*DATASET ENTRIES:*
--

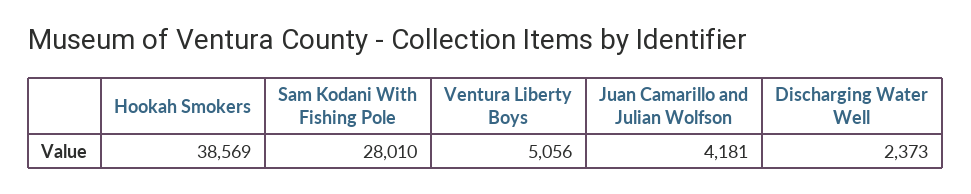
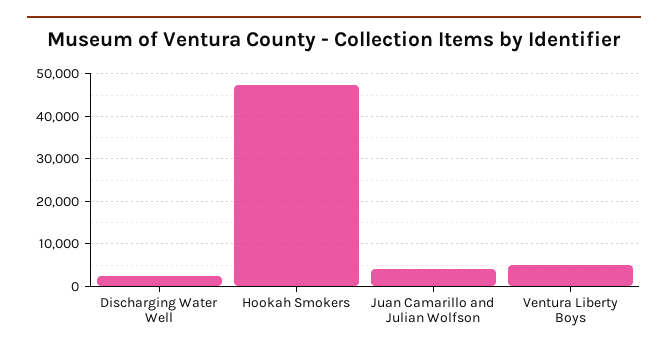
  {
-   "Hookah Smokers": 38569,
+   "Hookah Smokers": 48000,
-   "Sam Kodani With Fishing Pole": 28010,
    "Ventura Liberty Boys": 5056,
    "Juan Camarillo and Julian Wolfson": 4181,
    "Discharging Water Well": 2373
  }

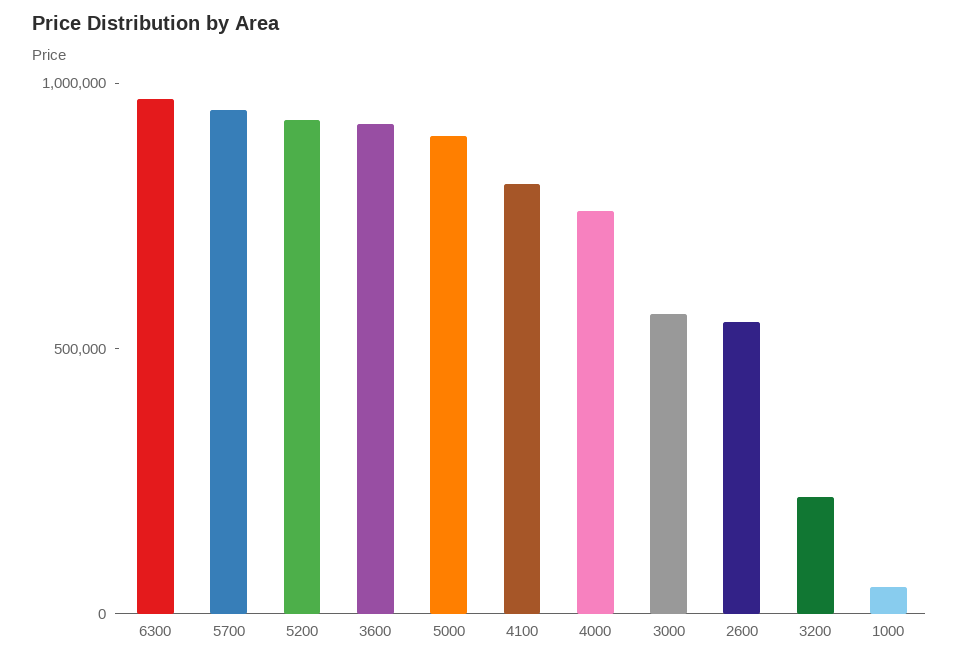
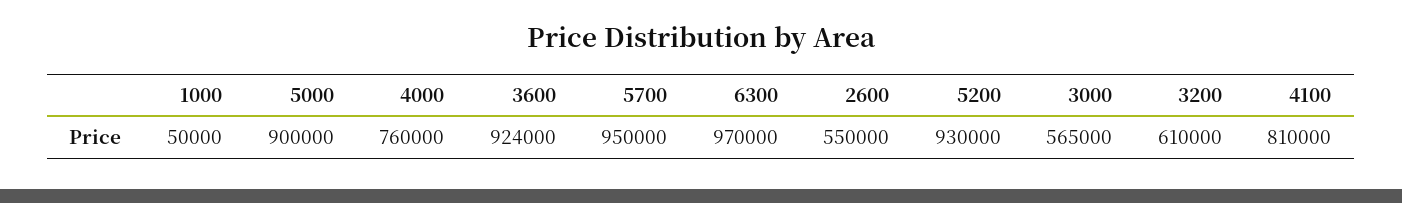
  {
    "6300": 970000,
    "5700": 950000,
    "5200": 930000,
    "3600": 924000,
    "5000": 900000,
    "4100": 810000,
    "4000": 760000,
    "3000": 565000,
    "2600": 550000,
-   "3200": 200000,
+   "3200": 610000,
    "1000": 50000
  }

--

*TASK:*
Check each line of the entries above for the word "Smokers". List the ones that have it.

*EXERCISE ANSWER:*
-   "Hookah Smokers": 38569,
+   "Hookah Smokers": 48000,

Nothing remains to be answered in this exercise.